As necessidades humanas são limitadas ou ilimitadas?

Valério Arcary

“Devemos tratar igualmente os iguais e desigualmente os desiguais, na medida de sua desigualdade” (Aristóteles)

“O projeto socialista é o de uma gradual satis­fação de mais e mais necessidades, e não uma restrição a requisitos básicos. Marx nunca foi um defensor do ascetismo ou da austeridade. Ao contrário, o conceito da personalidade totalmente desenvolvida, que é o próprio coração de sua visão de comunismo, implica a satisfação de uma grande variedade de necessidades humanas, e não um estreitamento decrescente de nossas necessidades a alimentos básicos e mora­dias. O desaparecimento gradual do mercado e das relações monetárias concebido por Marx, envolveria a extensão gradativa do princípio de alocação de recursos ex-ante para a satisfação destas necessidades em um número cada vez maior de bens e serviços, engendrando uma variedade mais ampla, e não menor, do que a existente sob o capitalismo hoje em dia.”[1] (Ernest Mandel)

Em 2011 a humanidade atingiu a impressionante cifra de sete mil milhões de seres humanos.[2] A propaganda a favor do capitalismo argumenta que, apesar da pobreza e da desigualdade que permanecem, vivemos no melhor mundo possível. A natureza humana seria um obstáculo intransponível. O egoísmo, a avareza, a cobiça, a voracidade, a ambição seriam naturais e ingovernáveis.

#### LINHAS LISTADAS:
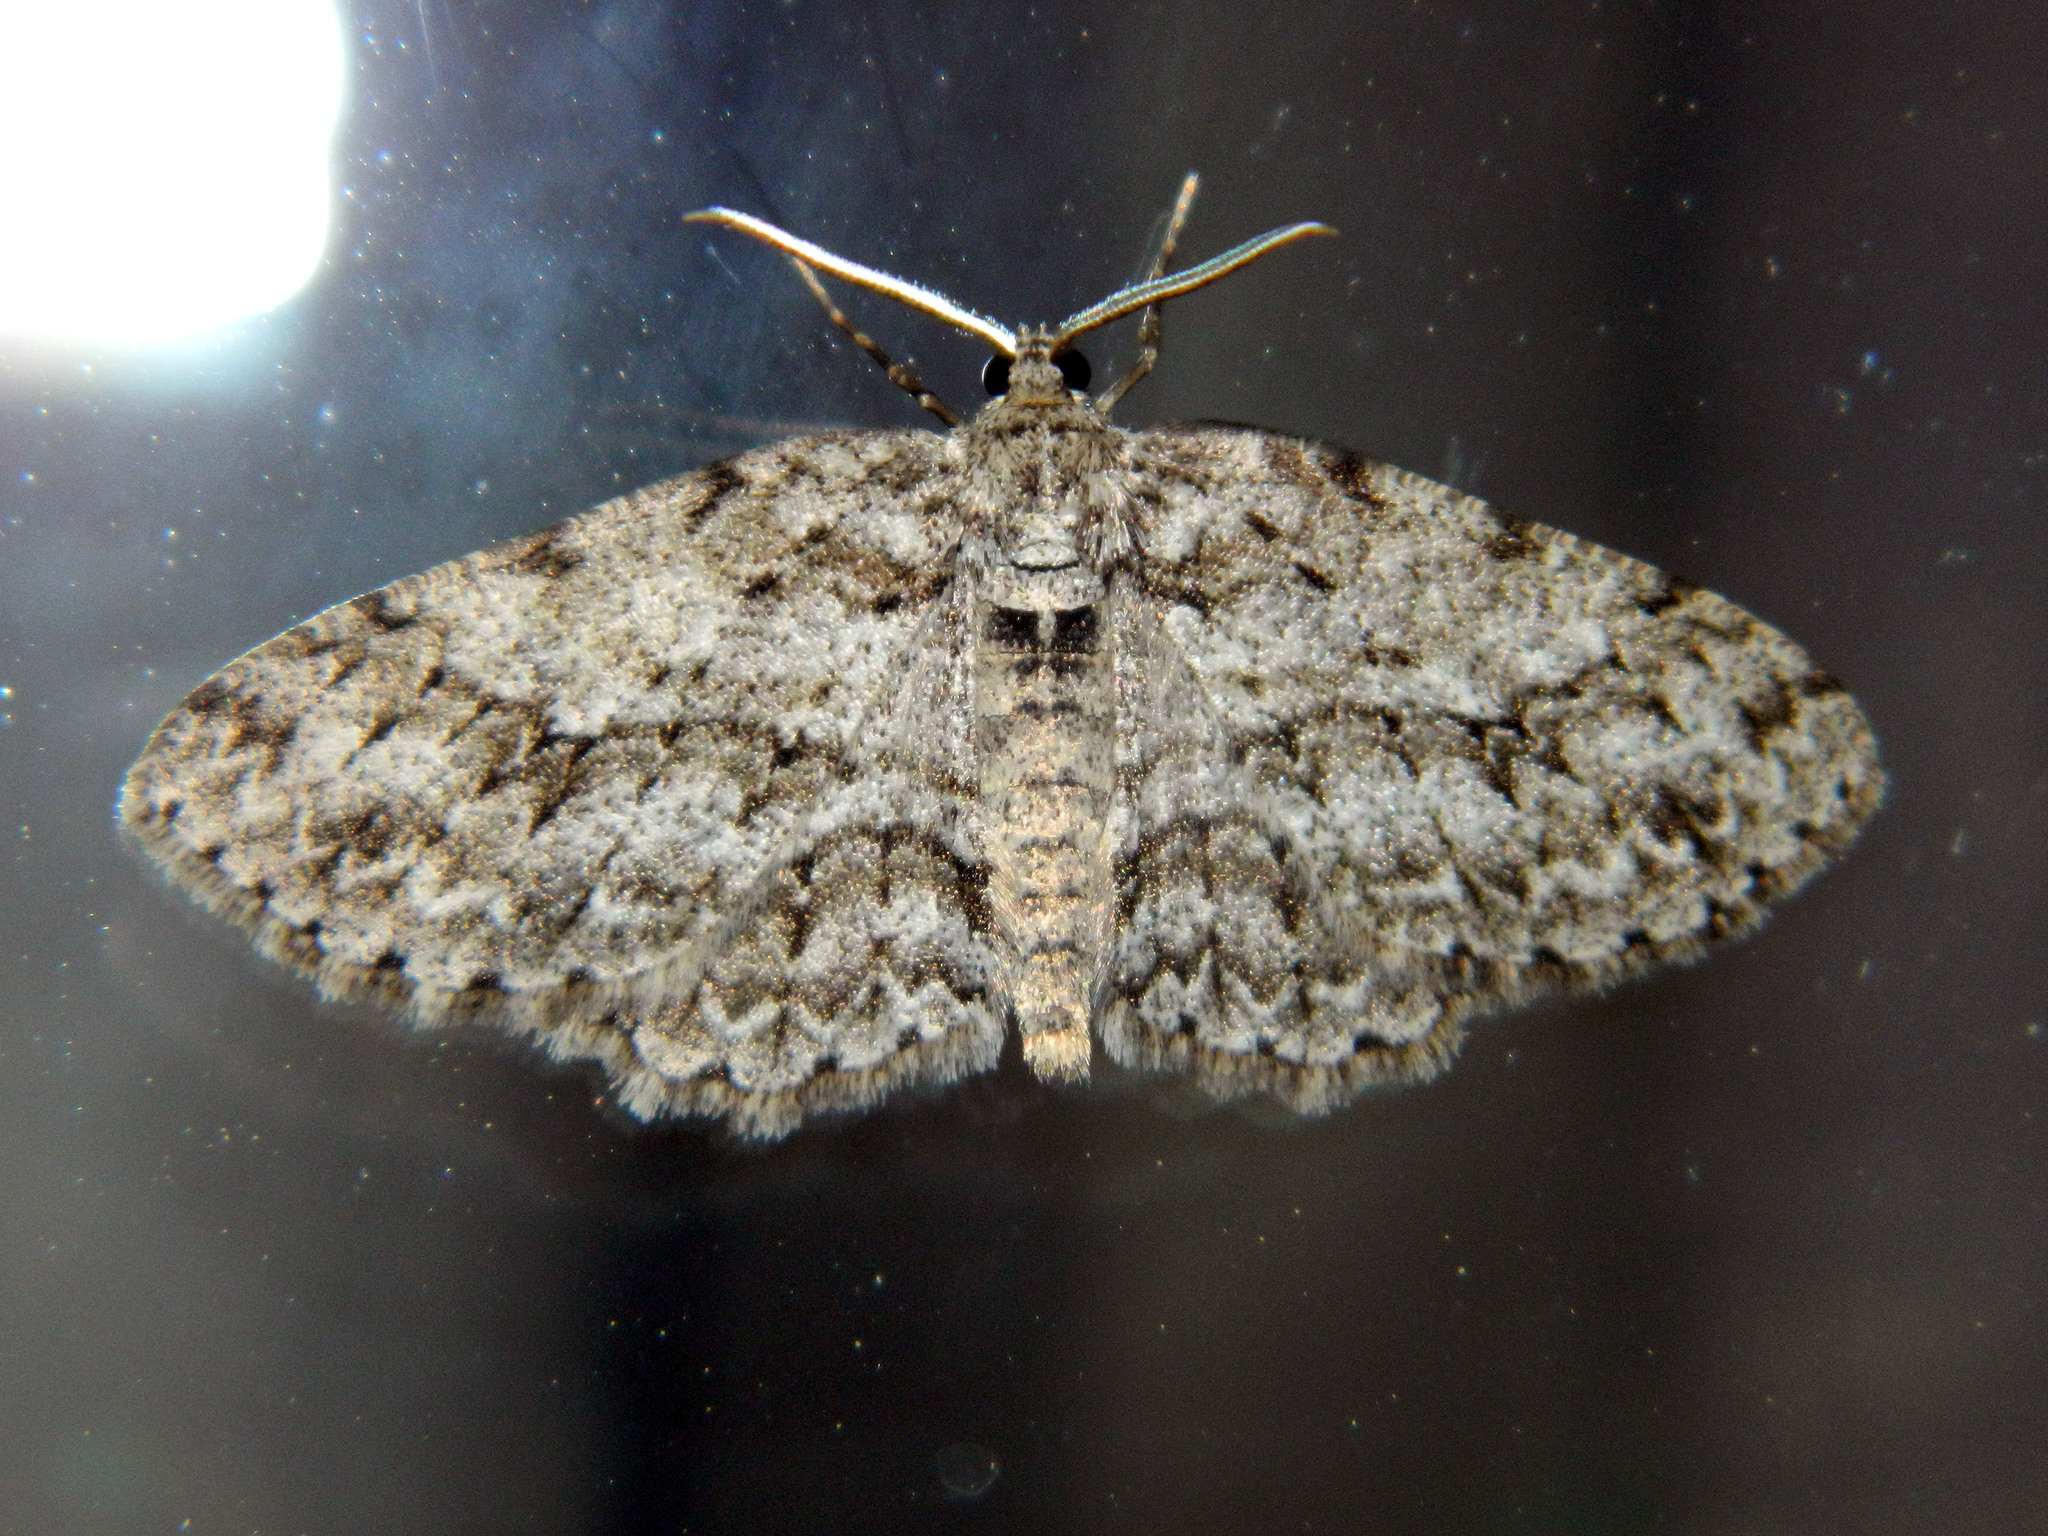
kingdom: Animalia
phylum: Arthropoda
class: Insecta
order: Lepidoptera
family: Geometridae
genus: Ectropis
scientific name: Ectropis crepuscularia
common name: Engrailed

#### CONJUNTO DE TAREFAS:
• A. Quais características o trecho fornecido apresenta como "naturais e ingovernáveis"?
• B. Reproduza o trecho fornecido desde "Em 2011 a humanidade" até "naturais e ingovernáveis.", inclusive.

#### RESULTADOS DAS TAREFAS:
• A. O egoísmo, a avareza, a cobiça, a voracidade e a ambição.

• B.
Em 2011 a humanidade atingiu a impressionante cifra de sete mil milhões de seres humanos.[2] A propaganda a favor do capitalismo argumenta que, apesar da pobreza e da desigualdade que permanecem, vivemos no melhor mundo possível. A natureza humana seria um obstáculo intransponível. O egoísmo, a avareza, a cobiça, a voracidade, a ambição seriam naturais e ingovernáveis.